> HOW TO COMPLETE THIS TASK: Start at the line in the entries below that contains "09/07/1972: 160 -> 130", stop at the line that contains "17/12/1969: 10 -> none", and output exactly the lines in that span, both ends included.

> DATA IN THIS EXERCISE:
______
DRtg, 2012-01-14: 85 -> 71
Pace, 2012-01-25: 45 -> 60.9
______
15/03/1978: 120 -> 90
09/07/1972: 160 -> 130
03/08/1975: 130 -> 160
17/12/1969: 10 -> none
______
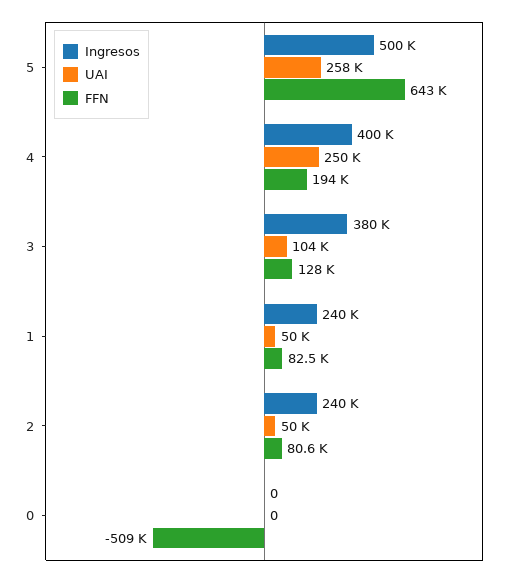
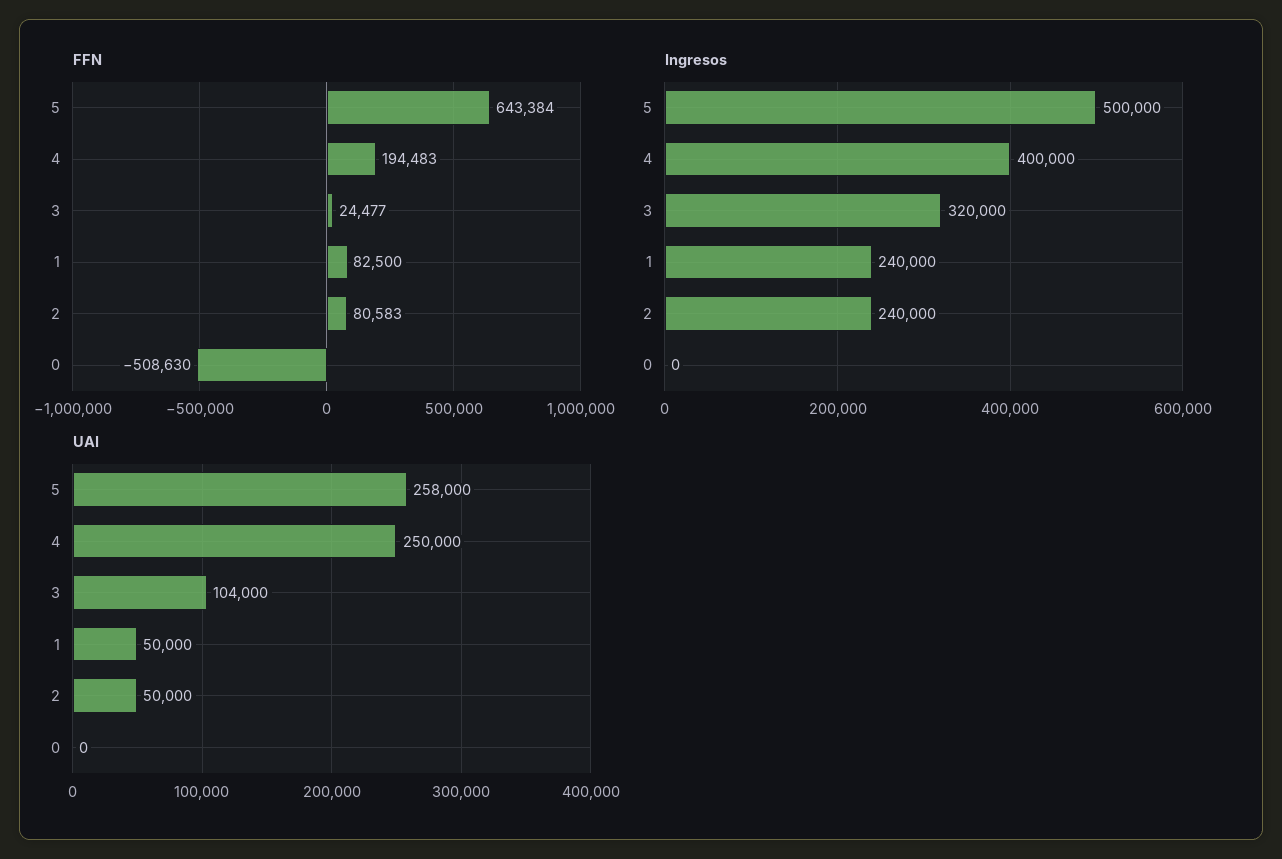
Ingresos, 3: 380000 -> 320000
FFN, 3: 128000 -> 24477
______
> EXERCISE SOLUTION:
09/07/1972: 160 -> 130
03/08/1975: 130 -> 160
17/12/1969: 10 -> none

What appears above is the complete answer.